I feel like if a place like, say, State College represents the Platonic ideal of a college town, it then becomes a question of how much variation from that ideal you are willing to accept in something you would still call a college town.
And in fact I think the most interesting discussions would often be less trying to decide yay or nay overall, but rather discussing ways in which yay, and ways in which nay.
My sense of Connecticut is it is indeed pretty short on the strict State College model. I’ve actually never been there, but even Storrs, by reputation, might actually be too small to really count as a “town” (I have heard people call it a “village”). But again, this is most interesting to me as a question of degrees.
I live in CT, and have been to Storrs.
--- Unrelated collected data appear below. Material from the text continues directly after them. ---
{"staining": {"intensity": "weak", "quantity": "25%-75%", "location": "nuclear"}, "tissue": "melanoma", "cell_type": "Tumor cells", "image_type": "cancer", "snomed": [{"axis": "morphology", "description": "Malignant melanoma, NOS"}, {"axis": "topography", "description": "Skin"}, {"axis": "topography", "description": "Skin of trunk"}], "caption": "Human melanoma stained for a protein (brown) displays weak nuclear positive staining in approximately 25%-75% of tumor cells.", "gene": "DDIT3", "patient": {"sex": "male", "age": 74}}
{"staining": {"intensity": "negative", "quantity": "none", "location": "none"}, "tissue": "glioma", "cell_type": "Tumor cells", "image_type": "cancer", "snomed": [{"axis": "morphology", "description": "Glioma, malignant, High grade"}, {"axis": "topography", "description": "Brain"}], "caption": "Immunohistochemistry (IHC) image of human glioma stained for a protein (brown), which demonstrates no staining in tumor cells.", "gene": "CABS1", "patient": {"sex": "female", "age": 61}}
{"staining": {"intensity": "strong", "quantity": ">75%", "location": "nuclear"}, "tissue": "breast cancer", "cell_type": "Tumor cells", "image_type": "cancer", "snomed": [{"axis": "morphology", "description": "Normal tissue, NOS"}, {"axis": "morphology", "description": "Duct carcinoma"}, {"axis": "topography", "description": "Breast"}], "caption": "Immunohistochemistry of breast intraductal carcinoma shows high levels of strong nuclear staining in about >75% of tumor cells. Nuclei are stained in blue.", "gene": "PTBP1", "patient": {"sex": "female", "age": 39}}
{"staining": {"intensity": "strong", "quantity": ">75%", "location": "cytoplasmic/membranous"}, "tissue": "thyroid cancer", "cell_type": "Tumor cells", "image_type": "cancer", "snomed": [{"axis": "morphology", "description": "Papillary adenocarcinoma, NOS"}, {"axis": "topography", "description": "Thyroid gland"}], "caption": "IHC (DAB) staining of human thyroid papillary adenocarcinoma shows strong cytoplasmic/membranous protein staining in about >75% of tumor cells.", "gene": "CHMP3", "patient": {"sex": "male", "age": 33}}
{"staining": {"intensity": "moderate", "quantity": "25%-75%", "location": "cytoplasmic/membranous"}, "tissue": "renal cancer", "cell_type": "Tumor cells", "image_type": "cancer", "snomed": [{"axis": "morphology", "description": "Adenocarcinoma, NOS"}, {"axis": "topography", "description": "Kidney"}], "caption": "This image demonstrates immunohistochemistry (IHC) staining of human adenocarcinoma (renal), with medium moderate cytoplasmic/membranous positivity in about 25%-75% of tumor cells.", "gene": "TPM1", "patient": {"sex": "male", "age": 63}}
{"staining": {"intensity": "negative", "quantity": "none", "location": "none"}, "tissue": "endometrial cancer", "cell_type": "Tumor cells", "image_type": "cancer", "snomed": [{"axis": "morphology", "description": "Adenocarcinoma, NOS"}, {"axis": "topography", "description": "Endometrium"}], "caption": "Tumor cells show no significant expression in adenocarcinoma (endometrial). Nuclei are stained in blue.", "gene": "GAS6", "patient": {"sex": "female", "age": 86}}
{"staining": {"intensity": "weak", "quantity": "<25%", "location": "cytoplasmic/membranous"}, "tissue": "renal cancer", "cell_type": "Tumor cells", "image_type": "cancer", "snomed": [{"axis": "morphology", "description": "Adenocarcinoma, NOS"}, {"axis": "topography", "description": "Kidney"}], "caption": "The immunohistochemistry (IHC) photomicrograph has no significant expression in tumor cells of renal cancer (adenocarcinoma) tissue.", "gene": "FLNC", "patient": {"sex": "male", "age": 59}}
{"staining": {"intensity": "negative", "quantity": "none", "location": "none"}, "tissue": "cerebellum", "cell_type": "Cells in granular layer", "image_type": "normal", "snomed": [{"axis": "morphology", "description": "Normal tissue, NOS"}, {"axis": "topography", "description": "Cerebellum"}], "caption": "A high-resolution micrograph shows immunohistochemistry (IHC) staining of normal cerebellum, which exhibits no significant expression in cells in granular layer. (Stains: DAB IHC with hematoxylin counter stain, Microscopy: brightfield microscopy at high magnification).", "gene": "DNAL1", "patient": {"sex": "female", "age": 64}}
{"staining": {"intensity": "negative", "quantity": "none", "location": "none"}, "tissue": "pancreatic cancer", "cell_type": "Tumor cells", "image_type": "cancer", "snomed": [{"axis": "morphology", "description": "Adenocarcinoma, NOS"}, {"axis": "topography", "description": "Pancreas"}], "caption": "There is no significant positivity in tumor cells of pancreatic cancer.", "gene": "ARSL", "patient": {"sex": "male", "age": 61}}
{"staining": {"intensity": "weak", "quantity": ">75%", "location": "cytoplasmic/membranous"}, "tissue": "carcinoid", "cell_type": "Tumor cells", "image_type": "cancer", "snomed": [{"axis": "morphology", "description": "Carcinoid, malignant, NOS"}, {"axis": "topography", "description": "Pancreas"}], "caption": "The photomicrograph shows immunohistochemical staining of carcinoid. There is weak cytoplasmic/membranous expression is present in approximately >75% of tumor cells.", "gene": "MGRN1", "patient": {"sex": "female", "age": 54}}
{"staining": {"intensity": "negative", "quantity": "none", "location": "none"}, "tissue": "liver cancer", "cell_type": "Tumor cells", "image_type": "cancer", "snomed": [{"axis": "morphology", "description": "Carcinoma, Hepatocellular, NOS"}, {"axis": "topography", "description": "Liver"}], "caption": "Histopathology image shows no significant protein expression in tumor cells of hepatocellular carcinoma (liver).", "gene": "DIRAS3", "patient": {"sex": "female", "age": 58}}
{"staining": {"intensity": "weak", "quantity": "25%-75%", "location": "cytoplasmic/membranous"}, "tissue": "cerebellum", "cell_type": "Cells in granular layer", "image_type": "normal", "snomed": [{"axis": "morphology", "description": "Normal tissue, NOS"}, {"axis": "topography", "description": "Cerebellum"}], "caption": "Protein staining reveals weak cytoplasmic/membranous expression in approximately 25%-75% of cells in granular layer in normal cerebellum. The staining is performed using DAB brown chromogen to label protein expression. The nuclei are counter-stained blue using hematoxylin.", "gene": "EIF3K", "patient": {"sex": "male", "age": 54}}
It’s a town, not a village. If you want to see a CT village, head out to Norfolk or Litchfield. Those are villages.
And yes, I think Storrs is a college town…but I also don’t think it’s what I would call beautiful.
It is but it isn’t. I think it depends on how one thinks of a college town. On one hand the university is very much part of the ethos of the town, but on the other hand it is very insular and student life doesn’t spill over much. There is still an overwhelming sense of wealthy suburban family town vs college town IMO, even if everyone is wearing black and orange. And no one can deny it is, in fact, beautiful.
That’s almost the inverse of Wesleyan. For a long time, I thought it was the town that was insular and it was Wesleyan students who had to adopt the protective covering of sweatpants and t-shirts to avoid calling attention to themselves as they went about being normal teenagers. But in reality, I think it’s rare to see college kids flaunting their wealth these days, especially in the northeast.